Sift through the material below and return the lines with "shift".

GIVEN MATERIAL:
-*-*-

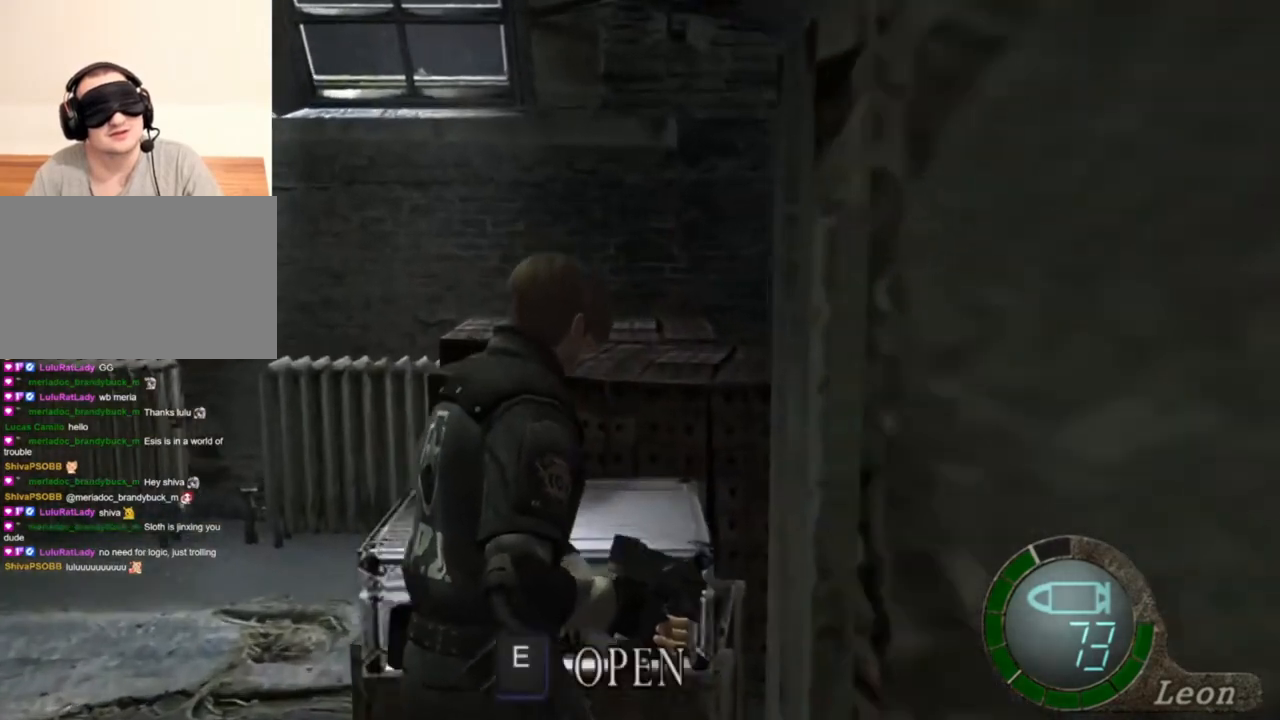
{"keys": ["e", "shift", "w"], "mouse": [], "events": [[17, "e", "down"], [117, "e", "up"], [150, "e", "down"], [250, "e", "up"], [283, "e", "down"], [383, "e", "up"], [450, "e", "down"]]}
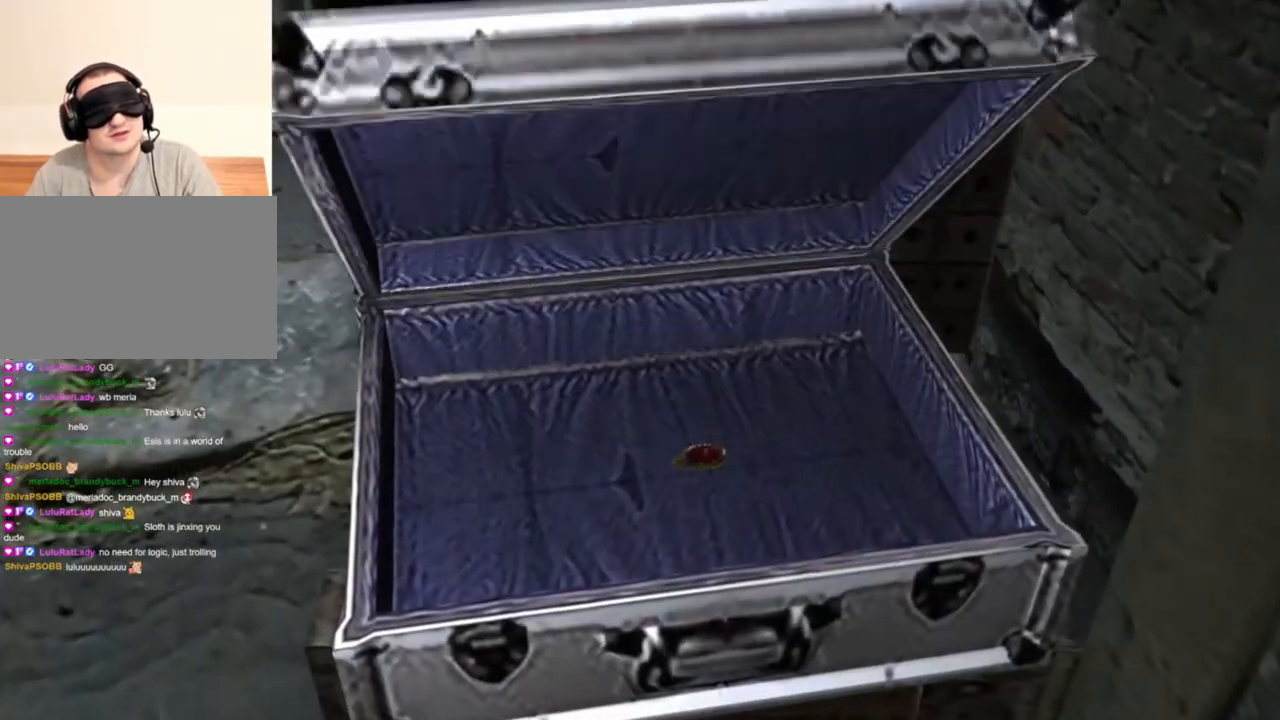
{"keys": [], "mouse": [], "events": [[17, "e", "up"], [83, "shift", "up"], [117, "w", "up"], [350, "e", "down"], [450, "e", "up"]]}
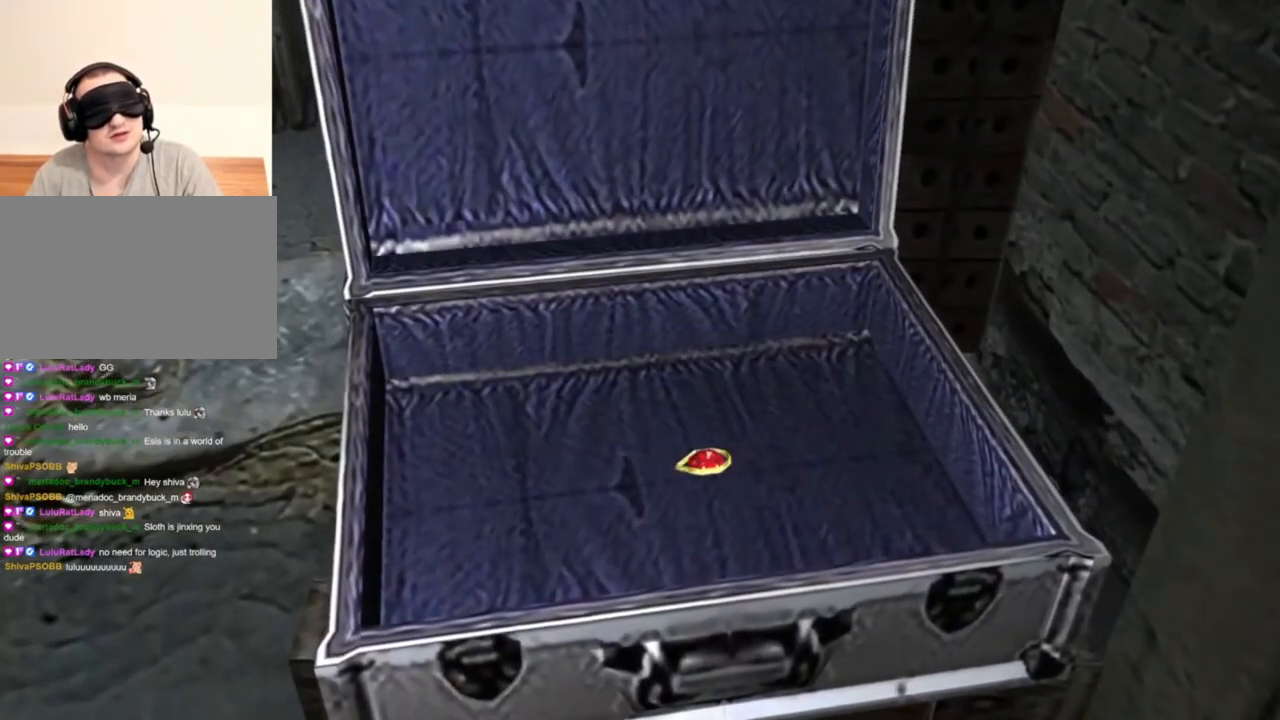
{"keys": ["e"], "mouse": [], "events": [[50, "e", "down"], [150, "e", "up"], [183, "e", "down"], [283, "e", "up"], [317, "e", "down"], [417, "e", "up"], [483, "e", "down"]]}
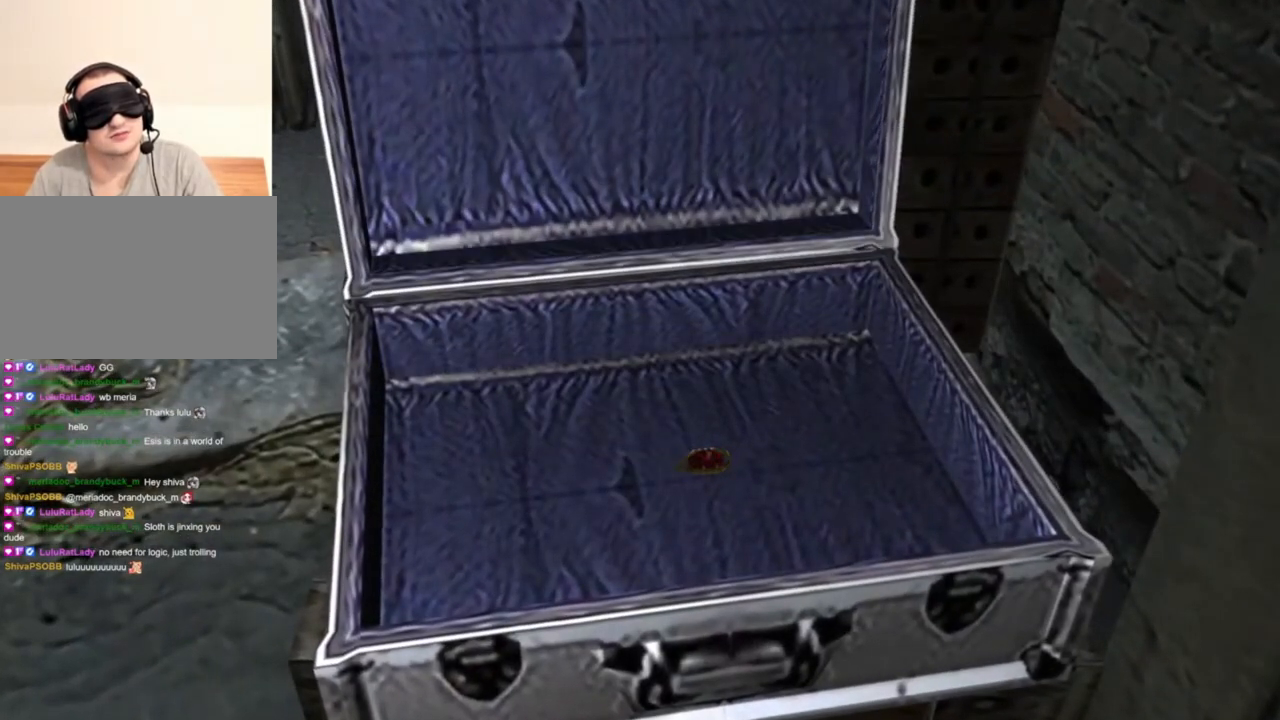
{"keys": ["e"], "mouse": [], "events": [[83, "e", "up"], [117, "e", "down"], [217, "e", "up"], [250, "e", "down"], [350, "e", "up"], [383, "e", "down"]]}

-*-*-

SOLUTION FOR THIS EXERCISE:
{"keys": ["e", "shift", "w"], "mouse": [], "events": [[17, "e", "down"], [117, "e", "up"], [150, "e", "down"], [250, "e", "up"], [283, "e", "down"], [383, "e", "up"], [450, "e", "down"]]}
{"keys": [], "mouse": [], "events": [[17, "e", "up"], [83, "shift", "up"], [117, "w", "up"], [350, "e", "down"], [450, "e", "up"]]}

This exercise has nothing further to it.